Hungerkrise in Afghanistan außer Kontrolle: WFP warnt vor dramatischer Unterernährung bei Kindern
Wichtige Fakten
- • WFP kann nur eines von neun unterernährten Kindern helfen.
- • 47% der Minderjährigen in Afghanistan sind unterernährt.
- • Akute Unterernährung in einem Drittel der Provinzen kritisch.
- • WFP hat nur ein Zehntel der benötigten 900 Millionen Dollar erhalten.
Alarmierende Zahlen: Immer weniger Kinder erreichen Gesundheitszentren rechtzeitig
Die Hungerkrise in Afghanistan verschärft sich dramatisch. Der Landesvertreter des Welternährungsprogramms (WFP), John Aylieff, berichtet, dass die Einlieferungen unterernährter Kinder in Gesundheitszentren rasant ansteigen. Viele Kinder kämen jedoch zu spät, um gerettet zu werden. Die Ernährungskrise gerate 'außer Kontrolle', warnt er.
Mangelernährung erreicht kritisches Niveau
Im ersten Quartal dieses Jahres waren 47 Prozent der Minderjährigen unterernährt. Besonders besorgniserregend ist die Auszehrung (starke Abmagerung), die in einem Drittel der Provinzen ein kritisches Ausmaß erreicht hat. Vor allem Kinder unter zwei Jahren sind betroffen. Diese Entwicklung hat weitreichende Folgen: Extremhunger fördere Migration, Radikalisierung und führe letztendlich zu regionaler Instabilität, so Aylieff.

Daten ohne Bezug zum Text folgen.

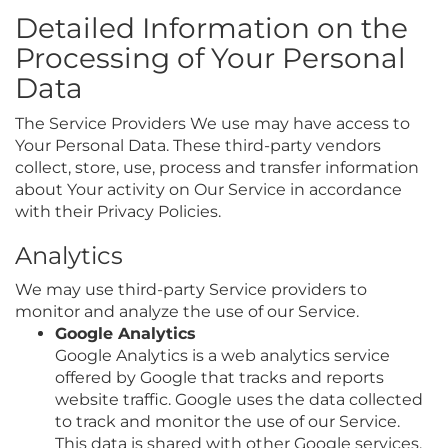
Detailed Information on the
Processing of Your Personal
Data
The Service Providers We use may have access to
Your Personal Data. These third-party vendors
collect, store, use, process and transfer information
about Your activity on Our Service in accordance
with their Privacy Policies.
Analytics
We may use third-party Service providers to
monitor and analyze the use of our Service.
Google Analytics
Google Analytics is a web analytics service
offered by Google that tracks and reports
website traffic. Google uses the data collected
to track and monitor the use of our Service.
This data is shared with other Google services.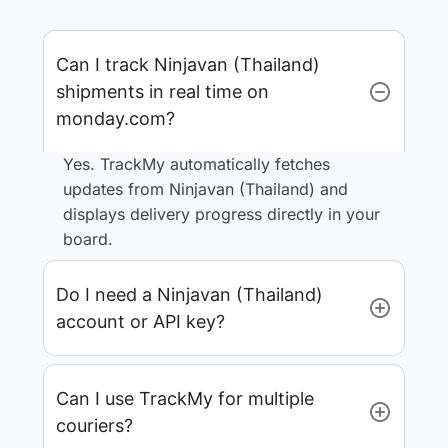
Can I track Ninjavan (Thailand)
shipments in real time on
monday.com?
Yes. TrackMy automatically fetches
updates from Ninjavan (Thailand) and
displays delivery progress directly in your
board.
Do I need a Ninjavan (Thailand)
account or API key?
Can I use TrackMy for multiple
couriers?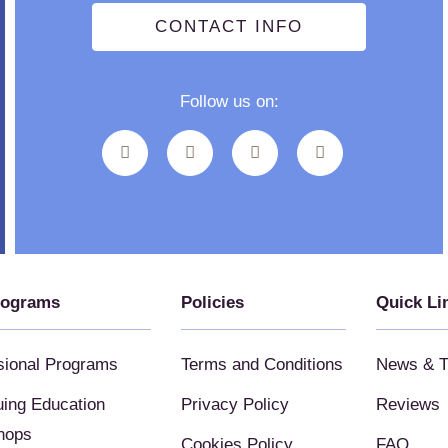
CONTACT INFO
Follow us on:
rograms
Policies
Quick Li
sional Programs
Terms and Conditions
News & T
uing Education
Privacy Policy
Reviews
hops
Cookies Policy
FAQ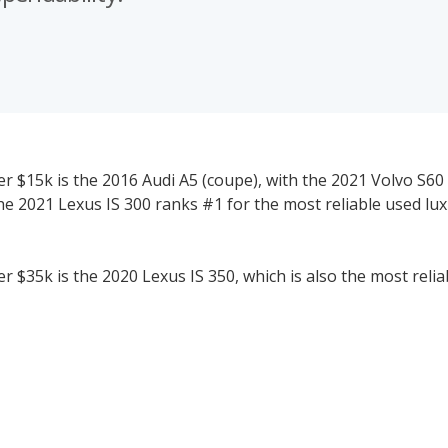
r $15k is the 2016 Audi A5 (coupe), with the 2021 Volvo S60
he 2021 Lexus IS 300 ranks #1 for the most reliable used lu
 $35k is the 2020 Lexus IS 350, which is also the most relia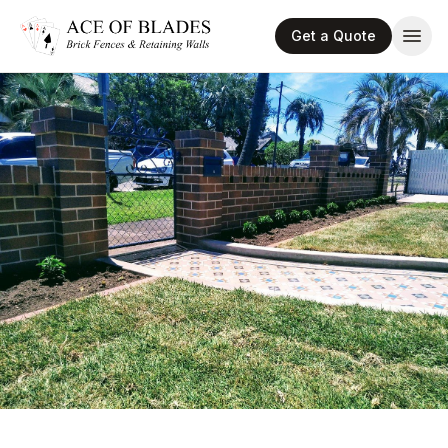
Get a Quote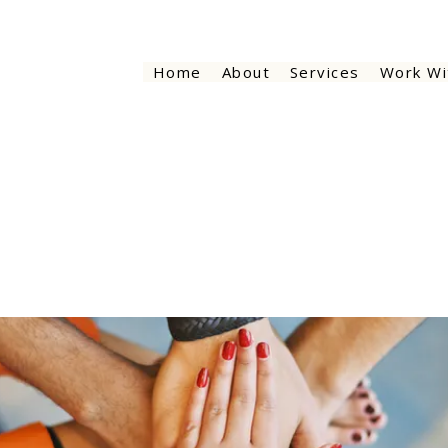
Home
About
Services
Work Wi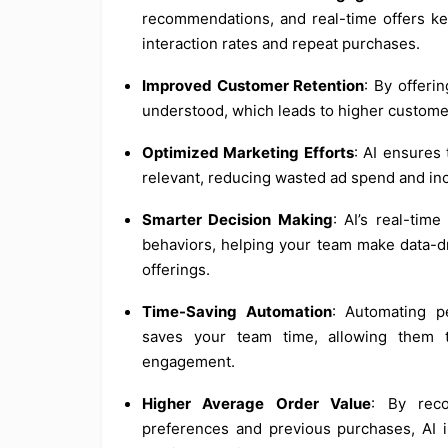
recommendations, and real-time offers k
interaction rates and repeat purchases.
Improved Customer Retention
: By offeri
understood, which leads to higher customer
Optimized Marketing Efforts
: AI ensures
relevant, reducing wasted ad spend and inc
Smarter Decision Making
: AI’s real-tim
behaviors, helping your team make data-dr
offerings.
Time-Saving Automation
: Automating p
saves your team time, allowing them t
engagement.
Higher Average Order Value
: By rec
preferences and previous purchases, AI in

Hilfsgelder drastisch gekürzt, Zwangsrückführungen verschärfen Lage
Neben den gekürzten Entwicklungshilfegeldern tragen Konflikte, Handelsprobleme und die Zwangsrückführungen von rund sechs Millionen Afghanen aus Nachbarländern wie Iran und Pakistan zur Krise bei. Das WFP hat bislang nur gut ein Zehntel der benötigten 900 Millionen US-Dollar für Afghanistan erhalten. Eine anstehende gute Ernte könne kaum Erleichterung bringen, da die Zahl der zu ernährenden Menschen deutlich gestiegen ist.